_Set of tasks_:
• 1. List every screen name that heads a post in the forum thread below about no one being better than anyone else.
• 2. Write what comes next in the forum thread about no one being better than anyone else, picking up after its final sentence.

_Page text_:

>>>>

Hello friends......sneha here,,,,I think very nice post.....Thanks for that post!!its very helpful our life! I'm copying to notepad to look at each day I log into my computer. Great post : ):
__


----------



## Neptunus (Oct 29, 2007)

Nice post, MrNiceGuy. :yes


----------



## MrNiceGuy (Sep 24, 2010)

Its 2 years later and I just read this post and It just helped me. Im actually surprised I wrote this.


----------



## paris744 (May 15, 2012)

_Great post. So very true. _


----------



## jamgirl90 (Jun 4, 2012)

Thank you for this post it is definitely true. Im tired of people that put up facades and act so superficial. People need to be more humble and realize that we are all one people and we can all learn from each other.


----------



## 87wayz (Jul 5, 2012)

You hit the nail on the head. No ones better than anyone else..solve that riddle and its so much easier. That chick you won't step to is human, sits on the toilet and stinks it up just like you. That guy that bullies you can easily get his *** knocked out


----------



## chantellabella (May 5, 2012)

Great OP! I totally agree. 

I think where all the comparisons start is in the details of humanity. We are different in talent. There are better swimmers (Michael Phelps), better computer guys (Steve Jobs), better etc etc etc. Somebody has to be the smartest or strongest or most politically saavy because if we were all the same we would be the Stepford wives/children of the corn/ people (look up the Stepford Wives or Children of the Corn and you'll get it..........I know, before your time). 

That's called survival of the fittest. We need people with different talent, intellect and strength to make this world work. 

But that's what we do............not who we are.

We are all precious. We all have worth. Our existence matters. Our feelings matter. Why? Because we exist.


And as for measuring what we contribute to this earth..............well, that's very subjective. 

It could be as simple as this.....


You smile at a child who remembers your kindness. That child clings to that kindness while escaping gunfire in a war torn country. It might be the only hope that child has. He/she grows up and in circumstances becomes a powerful world leader, who in turn shows kindness to an entire nation because of that one smile you gave to him or her. 

So we don't know how much worth our actions will bring. 

But we can believe we are priceless because we exist. 

So great OP! Thanks!


----------



## Grapefruits (Oct 26, 2010)

Thank you for this. Thinking about it from this angle does help me. I don't do this for their own good, I do it for mine. It helps me understand people better and keeps me at peace.

I always remember that we all eat, drink, sleep, poop, shower, and feel insecure about something, have been hurt by someone, and have goals and dreams. When I think about it this way, I feel better and feel less anger and hostility towards others. This might be good for them but it is mostly good for me. Being bitter, angry, jealous, envious, catty, etc. towards others hurts YOU more than it hurts them, mostly.

Also, I like to pick apart those who I find myself envying, being jealous of, or those who seem stuck-up. I remind myself of their imperfections, all the things they are not, etc. and then I feel better and the feeling goes away!

<<<<

(Dataset excerpts)
>>>>

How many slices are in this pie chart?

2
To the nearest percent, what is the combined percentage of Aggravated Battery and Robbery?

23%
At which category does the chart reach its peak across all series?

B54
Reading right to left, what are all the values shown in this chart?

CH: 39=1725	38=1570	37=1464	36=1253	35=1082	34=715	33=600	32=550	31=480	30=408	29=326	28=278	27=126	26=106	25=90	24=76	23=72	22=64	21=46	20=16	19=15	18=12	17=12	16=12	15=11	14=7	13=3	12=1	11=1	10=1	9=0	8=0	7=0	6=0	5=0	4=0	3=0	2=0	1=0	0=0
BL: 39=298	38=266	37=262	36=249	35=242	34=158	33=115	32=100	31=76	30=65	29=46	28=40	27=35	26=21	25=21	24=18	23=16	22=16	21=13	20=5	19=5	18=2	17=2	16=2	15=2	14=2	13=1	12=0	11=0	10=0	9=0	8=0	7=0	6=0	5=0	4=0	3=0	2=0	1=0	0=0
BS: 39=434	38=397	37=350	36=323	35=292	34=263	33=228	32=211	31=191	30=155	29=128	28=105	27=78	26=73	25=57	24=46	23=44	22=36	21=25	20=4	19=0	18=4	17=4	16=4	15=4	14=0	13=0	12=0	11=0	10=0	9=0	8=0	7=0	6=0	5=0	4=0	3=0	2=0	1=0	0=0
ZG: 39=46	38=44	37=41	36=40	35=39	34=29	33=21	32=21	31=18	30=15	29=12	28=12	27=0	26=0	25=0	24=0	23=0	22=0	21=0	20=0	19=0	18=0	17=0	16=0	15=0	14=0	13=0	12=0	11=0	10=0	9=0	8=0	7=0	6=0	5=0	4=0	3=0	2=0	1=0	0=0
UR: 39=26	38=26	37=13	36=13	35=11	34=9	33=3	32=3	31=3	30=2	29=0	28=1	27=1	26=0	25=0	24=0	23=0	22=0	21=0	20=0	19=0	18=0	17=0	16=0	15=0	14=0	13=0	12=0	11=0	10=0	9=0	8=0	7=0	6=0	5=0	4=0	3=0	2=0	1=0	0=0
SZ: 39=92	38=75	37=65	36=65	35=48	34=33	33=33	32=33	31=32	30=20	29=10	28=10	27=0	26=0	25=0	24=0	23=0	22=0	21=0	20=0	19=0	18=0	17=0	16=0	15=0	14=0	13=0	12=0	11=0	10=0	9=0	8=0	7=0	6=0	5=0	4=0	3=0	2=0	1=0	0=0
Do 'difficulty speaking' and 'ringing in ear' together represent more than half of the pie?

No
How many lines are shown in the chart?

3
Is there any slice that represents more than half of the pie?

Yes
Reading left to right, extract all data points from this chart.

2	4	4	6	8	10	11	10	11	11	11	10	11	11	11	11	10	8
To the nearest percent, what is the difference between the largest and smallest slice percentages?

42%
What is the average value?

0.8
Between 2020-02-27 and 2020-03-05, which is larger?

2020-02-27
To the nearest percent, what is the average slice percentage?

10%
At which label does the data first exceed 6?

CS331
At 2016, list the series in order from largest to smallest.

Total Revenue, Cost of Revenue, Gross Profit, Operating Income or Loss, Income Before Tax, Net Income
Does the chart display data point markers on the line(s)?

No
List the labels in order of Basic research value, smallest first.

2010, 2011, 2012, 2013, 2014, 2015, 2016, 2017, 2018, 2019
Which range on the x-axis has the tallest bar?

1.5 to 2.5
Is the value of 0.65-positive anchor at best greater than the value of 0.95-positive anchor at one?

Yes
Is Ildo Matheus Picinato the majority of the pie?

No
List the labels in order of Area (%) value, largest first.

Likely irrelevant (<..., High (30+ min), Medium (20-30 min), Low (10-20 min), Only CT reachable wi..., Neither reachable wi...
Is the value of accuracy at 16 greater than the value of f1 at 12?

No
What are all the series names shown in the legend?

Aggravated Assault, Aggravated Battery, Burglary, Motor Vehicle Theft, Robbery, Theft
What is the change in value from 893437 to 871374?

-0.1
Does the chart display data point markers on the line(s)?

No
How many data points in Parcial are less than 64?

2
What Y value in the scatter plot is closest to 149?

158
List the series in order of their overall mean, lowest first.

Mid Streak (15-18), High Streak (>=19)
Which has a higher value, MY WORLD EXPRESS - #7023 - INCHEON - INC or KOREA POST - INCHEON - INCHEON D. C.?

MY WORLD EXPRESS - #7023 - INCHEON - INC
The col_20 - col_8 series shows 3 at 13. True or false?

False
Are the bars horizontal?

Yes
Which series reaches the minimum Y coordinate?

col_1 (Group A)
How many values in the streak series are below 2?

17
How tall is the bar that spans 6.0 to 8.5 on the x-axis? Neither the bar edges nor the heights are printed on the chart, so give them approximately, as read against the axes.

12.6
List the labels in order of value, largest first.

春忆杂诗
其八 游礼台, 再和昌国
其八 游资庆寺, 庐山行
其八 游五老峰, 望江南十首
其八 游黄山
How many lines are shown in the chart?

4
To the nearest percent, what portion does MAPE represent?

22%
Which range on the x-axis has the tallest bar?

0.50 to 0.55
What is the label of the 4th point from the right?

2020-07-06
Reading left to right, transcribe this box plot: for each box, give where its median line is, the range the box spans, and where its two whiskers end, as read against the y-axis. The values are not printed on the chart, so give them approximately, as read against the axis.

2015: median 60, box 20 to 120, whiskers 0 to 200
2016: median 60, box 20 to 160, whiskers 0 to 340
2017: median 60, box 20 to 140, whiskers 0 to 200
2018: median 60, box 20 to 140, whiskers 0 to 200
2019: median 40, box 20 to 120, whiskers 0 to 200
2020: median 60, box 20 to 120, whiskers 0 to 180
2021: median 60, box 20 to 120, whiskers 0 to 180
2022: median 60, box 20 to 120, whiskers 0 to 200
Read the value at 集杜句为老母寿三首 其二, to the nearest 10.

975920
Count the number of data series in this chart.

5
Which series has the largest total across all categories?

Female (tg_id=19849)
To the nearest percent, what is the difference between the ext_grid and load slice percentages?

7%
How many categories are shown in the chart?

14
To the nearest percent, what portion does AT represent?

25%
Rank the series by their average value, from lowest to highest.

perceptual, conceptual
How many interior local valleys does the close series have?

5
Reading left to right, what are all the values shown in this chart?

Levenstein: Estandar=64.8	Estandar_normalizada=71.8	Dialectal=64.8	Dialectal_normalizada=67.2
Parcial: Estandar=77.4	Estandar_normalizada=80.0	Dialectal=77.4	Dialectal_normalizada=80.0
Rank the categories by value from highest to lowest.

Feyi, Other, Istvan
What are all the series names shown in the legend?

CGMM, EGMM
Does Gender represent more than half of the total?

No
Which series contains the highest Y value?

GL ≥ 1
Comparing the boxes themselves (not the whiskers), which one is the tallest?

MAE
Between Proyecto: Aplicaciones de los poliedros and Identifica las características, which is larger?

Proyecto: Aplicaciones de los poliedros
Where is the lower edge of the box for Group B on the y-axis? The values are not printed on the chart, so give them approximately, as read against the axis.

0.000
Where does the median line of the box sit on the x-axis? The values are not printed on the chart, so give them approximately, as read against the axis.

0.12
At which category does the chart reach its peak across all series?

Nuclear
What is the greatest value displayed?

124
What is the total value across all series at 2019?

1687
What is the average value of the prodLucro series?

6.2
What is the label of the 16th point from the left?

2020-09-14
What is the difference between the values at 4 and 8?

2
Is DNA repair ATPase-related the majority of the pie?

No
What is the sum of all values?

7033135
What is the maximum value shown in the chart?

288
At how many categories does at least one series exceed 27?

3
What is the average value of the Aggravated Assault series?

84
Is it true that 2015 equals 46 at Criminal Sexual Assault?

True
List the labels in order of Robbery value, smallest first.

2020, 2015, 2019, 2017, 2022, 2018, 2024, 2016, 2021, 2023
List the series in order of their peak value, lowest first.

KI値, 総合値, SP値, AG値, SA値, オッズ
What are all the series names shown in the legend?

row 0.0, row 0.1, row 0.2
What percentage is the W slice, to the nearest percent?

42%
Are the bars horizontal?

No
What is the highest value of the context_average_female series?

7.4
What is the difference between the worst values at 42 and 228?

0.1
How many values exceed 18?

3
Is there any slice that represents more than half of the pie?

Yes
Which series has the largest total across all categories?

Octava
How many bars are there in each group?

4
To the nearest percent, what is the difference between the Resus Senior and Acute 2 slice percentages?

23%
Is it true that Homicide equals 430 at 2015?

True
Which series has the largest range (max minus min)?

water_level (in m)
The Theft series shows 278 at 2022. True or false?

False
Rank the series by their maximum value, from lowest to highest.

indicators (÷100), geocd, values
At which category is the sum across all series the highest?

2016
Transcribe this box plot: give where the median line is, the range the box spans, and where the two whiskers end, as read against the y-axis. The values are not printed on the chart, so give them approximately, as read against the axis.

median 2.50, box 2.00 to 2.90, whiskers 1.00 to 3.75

<<<<

_Responses in order_:
• 1. Neptunus, MrNiceGuy, paris744, jamgirl90, 87wayz, chantellabella, Grapefruits

• 2.
----------



## cherryboom (Jun 14, 2012)

To the OP your message was encouraging and insightful thank you for sharing


----------



## MrNiceGuy (Sep 24, 2010)

wow. no problem. Glad I helped you all


----------



## silent but not deadly (Feb 23, 2011)

Honey8701 said:


> Agreed. Some of us forget we are humans, lol we eat, sleep & sh*t. lol


I thought women only sh*t strawberries though?


----------



## Mazuki (Mar 22, 2012)

This is awesome and so true!


----------



## hopeless93 (Apr 20, 2012)

Interesting notion. You really think that everyone is valued equally? No matter how intelligent, good looking, or strong we are, we all have our place in the world? You don't think that certain people are inherently better than others? I know I should believe in this idea, but I can't help but feel inferior to people who are more intelligent than I am. I'm well aware that I'm very limited in what I can achieve, which only sends me into a deep depression.


----------



## MrNiceGuy (Sep 24, 2010)

in terms of being a human yes i believe everyone is valued equally. Just because someone was born rich and famous doesnt mean they are a better person than you. You make yourself. If you apply yourself you will learn alot. Everyone can be intelligent unless you have a learning disability. Other than that the only thing stopping you is yourself. 

Even if you fail you succeed because you actually tried. I never failed at anything I tried.


----------



## northstar1991 (Oct 4, 2011)

Great post! That stuff is so true!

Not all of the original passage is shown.